THE PROBLEM: Every line below should be set down exactly as it appears.

PROVIDED DATA:
━━━━━━━━━━

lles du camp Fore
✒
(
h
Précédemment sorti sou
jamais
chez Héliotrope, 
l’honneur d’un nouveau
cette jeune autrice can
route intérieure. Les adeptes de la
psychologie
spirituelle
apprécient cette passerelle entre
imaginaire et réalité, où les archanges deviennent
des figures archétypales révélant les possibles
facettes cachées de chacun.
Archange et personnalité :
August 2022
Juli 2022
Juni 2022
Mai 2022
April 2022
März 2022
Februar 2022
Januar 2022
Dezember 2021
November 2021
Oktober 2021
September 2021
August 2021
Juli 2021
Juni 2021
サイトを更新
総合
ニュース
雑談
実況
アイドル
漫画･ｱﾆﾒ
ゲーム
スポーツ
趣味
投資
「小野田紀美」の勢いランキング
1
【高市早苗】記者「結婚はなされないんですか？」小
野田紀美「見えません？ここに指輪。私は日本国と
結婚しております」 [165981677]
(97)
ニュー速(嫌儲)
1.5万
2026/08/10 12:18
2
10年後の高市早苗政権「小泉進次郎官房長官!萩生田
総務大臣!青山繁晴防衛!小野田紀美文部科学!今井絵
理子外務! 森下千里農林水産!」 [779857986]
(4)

━━━━━━━━━━

RESULT OF THE TASK:
lles du camp Fore
✒
(
h
Précédemment sorti sou
jamais
chez Héliotrope, 
l’honneur d’un nouveau
cette jeune autrice can
route intérieure. Les adeptes de la
psychologie
spirituelle
apprécient cette passerelle entre
imaginaire et réalité, où les archanges deviennent
des figures archétypales révélant les possibles
facettes cachées de chacun.
Archange et personnalité :
August 2022
Juli 2022
Juni 2022
Mai 2022
April 2022
März 2022
Februar 2022
Januar 2022
Dezember 2021
November 2021
Oktober 2021
September 2021
August 2021
Juli 2021
Juni 2021
サイトを更新
総合
ニュース
雑談
実況
アイドル
漫画･ｱﾆﾒ
ゲーム
スポーツ
趣味
投資
「小野田紀美」の勢いランキング
1
【高市早苗】記者「結婚はなされないんですか？」小
野田紀美「見えません？ここに指輪。私は日本国と
結婚しております」 [165981677]
(97)
ニュー速(嫌儲)
1.5万
2026/08/10 12:18
2
10年後の高市早苗政権「小泉進次郎官房長官!萩生田
総務大臣!青山繁晴防衛!小野田紀美文部科学!今井絵
理子外務! 森下千里農林水産!」 [779857986]
(4)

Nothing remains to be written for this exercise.